Yoga and running were both activities that, because I knew I was going to stick with them, I took the "slow and steady wins the race" approach. I started with a once per week beginning hot power yoga class. Even though I wanted to race to the top because it was something I felt my years of dance and background of martial arts made it possible for me to learn quickly, I forced myself to take my time. I didn't go daily. I let the next-day burn in my muscles simmer until I walked it off. I spent time trying to understand how each pose worked, how to modify as a beginner, and months later, I added a second hot yoga class each week. I added running to the mix a few months after I felt like I was getting the hang of yoga, and I started with a 3x/week walk/jog method that eventually turned into a slow run.
I wish I had a "before" photo for comparison. I have
come a long way in the three years I have been
practicing yoga.
Sakura Singlet and Mejiro Shorts by INKnBURN.
Despite knowing that this slow approach usually brings me to what I consider success in a new endeavor, I'd like to share two recent "I failed because I overdid it" examples: 1) I fell off the "Iron Strength for Runners" cliff (remember that post from months ago?); and 2) I didn't make it through my March core workout goal. Not even close. When both of these "oops, I fell off the wagon" examples happened, I felt more apathetic about my failures than I would expect. Considering how driven I normally feel when I set a goal for myself, I was kind of irritated by my own nonchalance. Especially because both goals were something I committed to as necessary cross-training for Ragnar and the potential triathlon I may do this year.

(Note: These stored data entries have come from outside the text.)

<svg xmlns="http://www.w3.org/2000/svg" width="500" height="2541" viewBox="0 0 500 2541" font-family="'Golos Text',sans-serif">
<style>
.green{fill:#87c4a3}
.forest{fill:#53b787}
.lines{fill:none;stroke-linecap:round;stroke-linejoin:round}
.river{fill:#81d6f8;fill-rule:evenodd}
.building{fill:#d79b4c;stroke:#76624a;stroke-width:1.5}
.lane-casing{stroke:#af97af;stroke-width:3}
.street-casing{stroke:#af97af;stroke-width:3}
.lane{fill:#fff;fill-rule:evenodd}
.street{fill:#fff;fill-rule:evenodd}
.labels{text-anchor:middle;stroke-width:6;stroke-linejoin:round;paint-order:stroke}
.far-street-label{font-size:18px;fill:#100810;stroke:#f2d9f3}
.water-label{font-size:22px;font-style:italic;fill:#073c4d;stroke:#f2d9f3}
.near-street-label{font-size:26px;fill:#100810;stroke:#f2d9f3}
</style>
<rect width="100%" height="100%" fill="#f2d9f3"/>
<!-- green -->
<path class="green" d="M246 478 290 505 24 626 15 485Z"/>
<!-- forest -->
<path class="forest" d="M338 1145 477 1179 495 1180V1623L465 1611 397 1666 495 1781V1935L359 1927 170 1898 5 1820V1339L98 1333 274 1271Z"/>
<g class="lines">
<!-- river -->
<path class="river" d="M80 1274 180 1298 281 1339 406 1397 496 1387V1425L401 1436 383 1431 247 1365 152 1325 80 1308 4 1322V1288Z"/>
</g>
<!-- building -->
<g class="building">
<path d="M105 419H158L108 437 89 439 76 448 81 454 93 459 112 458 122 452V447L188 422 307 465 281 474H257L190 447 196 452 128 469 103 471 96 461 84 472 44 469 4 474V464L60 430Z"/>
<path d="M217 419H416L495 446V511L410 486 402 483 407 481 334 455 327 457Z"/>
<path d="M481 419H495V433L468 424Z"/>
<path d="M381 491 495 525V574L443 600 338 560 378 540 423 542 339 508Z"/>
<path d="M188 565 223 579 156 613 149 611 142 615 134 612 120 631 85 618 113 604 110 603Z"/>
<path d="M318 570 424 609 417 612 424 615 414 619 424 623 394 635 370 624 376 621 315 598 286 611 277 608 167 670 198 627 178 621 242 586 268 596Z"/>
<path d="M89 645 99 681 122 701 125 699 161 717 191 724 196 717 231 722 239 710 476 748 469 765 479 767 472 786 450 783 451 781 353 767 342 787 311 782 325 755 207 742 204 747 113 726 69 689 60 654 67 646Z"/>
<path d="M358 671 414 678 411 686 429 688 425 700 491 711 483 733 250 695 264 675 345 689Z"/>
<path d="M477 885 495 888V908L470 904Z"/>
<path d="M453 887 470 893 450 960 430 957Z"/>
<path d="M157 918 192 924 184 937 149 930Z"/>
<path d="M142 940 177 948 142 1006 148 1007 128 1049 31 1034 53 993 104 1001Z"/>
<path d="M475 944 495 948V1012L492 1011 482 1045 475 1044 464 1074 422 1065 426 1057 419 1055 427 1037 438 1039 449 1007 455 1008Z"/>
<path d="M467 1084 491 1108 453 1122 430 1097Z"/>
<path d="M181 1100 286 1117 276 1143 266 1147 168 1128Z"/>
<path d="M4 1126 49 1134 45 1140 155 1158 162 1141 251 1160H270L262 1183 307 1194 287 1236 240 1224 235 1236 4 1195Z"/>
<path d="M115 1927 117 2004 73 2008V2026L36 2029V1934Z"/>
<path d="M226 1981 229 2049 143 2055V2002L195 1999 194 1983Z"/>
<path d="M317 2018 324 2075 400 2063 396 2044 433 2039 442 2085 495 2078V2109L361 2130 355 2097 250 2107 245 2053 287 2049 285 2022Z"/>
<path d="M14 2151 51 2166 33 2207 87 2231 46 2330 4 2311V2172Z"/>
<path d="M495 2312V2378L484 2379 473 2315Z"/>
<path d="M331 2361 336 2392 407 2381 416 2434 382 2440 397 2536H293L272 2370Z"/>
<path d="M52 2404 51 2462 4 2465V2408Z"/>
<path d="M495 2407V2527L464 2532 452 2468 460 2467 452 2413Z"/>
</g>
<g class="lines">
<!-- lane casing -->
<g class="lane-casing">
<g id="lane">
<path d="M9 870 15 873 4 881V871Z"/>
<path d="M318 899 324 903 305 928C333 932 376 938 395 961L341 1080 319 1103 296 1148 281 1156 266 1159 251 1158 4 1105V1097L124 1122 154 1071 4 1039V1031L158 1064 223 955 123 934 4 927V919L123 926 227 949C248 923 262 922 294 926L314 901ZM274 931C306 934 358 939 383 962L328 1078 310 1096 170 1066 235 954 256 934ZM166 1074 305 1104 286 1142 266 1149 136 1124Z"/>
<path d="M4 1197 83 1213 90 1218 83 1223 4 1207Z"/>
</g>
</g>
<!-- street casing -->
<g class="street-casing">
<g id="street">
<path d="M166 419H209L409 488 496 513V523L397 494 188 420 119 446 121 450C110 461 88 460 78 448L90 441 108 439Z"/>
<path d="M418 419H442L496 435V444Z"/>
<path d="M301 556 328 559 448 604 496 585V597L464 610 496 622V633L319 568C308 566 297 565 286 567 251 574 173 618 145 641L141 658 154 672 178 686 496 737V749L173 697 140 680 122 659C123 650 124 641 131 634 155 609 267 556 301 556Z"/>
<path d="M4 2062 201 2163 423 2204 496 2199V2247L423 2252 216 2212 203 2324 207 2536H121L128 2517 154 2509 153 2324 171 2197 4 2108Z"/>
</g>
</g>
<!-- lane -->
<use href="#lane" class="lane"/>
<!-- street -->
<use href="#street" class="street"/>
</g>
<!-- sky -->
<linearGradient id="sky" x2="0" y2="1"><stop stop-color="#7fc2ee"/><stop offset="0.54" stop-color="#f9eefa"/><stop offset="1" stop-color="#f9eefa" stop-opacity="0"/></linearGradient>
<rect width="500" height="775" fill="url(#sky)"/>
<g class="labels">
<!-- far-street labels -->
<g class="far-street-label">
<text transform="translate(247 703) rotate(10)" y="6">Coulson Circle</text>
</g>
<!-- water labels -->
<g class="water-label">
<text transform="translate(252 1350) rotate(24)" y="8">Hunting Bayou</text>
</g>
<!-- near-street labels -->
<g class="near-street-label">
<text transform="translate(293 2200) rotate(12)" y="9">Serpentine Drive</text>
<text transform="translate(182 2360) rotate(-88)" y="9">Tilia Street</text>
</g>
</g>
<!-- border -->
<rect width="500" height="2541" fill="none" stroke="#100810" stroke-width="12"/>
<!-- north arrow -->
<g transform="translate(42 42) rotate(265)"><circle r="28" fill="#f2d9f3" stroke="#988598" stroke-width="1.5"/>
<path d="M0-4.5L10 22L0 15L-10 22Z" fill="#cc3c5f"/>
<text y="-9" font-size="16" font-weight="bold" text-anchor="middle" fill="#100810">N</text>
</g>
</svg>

Delving deeper into this attitude, I realized something that seems rather obvious now: when I jump into a new activity full-force rather than taking my time, it is because my expectations are out of alignment with reality. I am expecting immediate results despite knowing that they are both rare and unsustainable without constant maintenance, and my practice is ego-driven rather than coming from a place of desiring true self-improvement. I want to look and feel the end result without committing to the good, bad, and ugly of the practice necessary to achieve the goal. When this is my mindset, I will inevitably fail.

True change takes time, commitment, character, and a letting go of the ego that often drives us. With this in mind, I realize now that the only way to become stronger is to start over. Rather than doing the full 60-minute Iron Strength workout or the daily core strengthening workout, I need to back off and start slow.

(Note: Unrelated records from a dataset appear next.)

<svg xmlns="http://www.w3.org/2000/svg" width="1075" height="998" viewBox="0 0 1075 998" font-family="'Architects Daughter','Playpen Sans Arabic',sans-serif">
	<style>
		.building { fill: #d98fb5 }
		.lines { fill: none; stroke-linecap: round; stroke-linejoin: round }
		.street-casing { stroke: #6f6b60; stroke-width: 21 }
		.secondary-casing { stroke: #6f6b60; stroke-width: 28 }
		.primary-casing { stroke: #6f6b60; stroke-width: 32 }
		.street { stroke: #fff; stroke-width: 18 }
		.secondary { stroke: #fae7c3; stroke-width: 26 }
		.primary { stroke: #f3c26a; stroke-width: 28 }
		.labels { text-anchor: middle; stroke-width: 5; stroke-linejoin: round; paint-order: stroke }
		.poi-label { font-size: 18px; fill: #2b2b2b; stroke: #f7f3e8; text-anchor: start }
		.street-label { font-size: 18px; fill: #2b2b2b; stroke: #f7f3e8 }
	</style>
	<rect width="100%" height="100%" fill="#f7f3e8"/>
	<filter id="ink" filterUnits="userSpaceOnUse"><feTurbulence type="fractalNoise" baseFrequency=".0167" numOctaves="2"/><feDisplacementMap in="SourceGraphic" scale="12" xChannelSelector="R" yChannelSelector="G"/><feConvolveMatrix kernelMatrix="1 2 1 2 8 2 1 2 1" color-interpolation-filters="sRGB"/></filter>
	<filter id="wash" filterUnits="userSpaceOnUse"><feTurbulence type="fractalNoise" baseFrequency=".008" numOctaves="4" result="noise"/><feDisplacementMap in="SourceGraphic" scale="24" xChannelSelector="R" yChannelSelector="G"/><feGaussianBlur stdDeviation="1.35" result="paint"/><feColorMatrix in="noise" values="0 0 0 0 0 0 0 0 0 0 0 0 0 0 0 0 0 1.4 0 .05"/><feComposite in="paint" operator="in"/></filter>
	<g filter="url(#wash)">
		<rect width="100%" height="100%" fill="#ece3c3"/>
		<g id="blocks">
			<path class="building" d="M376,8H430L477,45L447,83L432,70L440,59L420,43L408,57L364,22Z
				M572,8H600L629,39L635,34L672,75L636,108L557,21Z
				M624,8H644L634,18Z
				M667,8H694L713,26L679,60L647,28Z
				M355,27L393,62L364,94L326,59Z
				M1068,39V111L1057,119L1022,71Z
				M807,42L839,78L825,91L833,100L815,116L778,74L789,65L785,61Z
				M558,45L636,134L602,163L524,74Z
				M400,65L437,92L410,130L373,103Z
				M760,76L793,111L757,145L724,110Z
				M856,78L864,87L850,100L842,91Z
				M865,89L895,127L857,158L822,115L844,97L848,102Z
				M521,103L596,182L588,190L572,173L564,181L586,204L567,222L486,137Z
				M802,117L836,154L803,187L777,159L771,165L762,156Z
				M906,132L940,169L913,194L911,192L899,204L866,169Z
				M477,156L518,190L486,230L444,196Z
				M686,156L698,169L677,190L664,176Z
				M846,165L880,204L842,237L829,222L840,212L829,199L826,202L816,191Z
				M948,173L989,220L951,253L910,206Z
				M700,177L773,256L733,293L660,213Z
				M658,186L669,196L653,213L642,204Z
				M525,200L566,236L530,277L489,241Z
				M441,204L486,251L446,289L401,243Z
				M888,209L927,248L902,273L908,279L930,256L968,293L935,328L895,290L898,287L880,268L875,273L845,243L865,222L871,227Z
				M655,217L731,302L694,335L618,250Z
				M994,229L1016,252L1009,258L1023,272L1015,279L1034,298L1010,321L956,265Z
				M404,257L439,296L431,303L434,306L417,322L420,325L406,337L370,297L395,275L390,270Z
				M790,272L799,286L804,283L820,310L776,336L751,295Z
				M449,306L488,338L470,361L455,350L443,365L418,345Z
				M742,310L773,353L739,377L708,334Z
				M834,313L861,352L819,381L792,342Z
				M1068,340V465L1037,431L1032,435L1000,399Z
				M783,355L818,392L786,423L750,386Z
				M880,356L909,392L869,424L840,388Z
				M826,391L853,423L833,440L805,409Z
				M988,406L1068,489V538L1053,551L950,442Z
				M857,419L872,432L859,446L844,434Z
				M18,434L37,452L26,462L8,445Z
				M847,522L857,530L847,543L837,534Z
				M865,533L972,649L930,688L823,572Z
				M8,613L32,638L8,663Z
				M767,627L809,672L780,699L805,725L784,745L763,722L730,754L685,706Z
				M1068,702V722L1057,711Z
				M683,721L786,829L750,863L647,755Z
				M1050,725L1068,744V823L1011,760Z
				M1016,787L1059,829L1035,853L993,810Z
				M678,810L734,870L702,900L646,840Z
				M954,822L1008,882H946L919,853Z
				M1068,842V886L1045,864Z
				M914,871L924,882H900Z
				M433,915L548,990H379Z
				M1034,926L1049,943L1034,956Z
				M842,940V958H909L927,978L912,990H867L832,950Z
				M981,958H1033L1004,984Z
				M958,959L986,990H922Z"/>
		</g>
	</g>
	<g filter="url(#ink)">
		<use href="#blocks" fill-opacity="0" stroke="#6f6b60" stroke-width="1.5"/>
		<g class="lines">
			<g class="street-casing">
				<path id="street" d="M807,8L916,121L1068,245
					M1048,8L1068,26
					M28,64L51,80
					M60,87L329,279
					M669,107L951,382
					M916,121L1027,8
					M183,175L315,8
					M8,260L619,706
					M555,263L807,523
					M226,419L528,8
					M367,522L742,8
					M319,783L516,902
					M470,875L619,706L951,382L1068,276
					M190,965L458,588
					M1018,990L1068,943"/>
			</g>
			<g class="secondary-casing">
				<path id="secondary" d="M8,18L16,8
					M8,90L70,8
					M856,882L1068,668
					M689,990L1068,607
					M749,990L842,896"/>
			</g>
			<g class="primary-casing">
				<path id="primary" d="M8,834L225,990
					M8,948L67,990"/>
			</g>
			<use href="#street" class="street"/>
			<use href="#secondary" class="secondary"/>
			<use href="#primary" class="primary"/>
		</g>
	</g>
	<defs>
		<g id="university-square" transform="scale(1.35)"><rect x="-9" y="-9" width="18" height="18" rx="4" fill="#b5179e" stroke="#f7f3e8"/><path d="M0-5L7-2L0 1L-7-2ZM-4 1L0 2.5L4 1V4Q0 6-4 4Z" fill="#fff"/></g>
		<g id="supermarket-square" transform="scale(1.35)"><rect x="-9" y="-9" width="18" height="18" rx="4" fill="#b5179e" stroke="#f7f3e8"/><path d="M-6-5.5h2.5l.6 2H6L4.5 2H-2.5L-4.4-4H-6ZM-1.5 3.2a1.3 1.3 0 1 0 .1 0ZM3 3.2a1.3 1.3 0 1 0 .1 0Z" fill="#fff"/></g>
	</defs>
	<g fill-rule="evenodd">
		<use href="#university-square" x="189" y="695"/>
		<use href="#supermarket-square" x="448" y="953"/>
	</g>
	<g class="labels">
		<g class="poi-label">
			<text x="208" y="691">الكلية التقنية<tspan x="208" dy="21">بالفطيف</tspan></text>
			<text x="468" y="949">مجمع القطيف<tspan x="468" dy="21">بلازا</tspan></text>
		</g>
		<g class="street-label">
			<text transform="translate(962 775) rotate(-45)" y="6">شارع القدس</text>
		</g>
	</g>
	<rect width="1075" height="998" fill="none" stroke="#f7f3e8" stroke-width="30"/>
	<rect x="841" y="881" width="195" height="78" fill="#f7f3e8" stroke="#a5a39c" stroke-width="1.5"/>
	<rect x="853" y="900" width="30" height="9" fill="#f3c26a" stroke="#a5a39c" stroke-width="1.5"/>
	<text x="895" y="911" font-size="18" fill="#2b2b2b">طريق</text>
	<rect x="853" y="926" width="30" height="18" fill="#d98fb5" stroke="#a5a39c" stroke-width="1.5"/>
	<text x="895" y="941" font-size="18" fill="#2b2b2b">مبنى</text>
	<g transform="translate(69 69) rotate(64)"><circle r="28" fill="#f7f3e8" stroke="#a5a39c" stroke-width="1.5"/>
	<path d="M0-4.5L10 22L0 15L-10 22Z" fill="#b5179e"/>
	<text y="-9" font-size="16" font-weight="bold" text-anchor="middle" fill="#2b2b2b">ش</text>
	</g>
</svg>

"When ego is lost, limit is lost. You become infinite, kind, beautiful."
                        - Yogi Bhajan
New goals:

  1. Iron Strength workout for 20 minutes once per week until it becomes habit, then slowly increase.
  2. Forget about adding a separate core workout for now. Cover that workout with yoga practice and Iron Strength instead.

1 comment:

  1. "when I jump into a new activity full-force rather than taking my time, it is because my expectations are out of alignment with reality. I am expecting immediate results despite knowing that they are both rare and unsustainable without constant maintenance, and my practice is ego-driven rather than coming from a place of desiring true self-improvement. I want to look and feel the end result without committing to the good, bad, and ugly of the practice necessary to achieve the goal. When this is my mindset, I will inevitably fail."

    That's the most insightful thing I've read all day. Awesome. Good luck with your revised goals!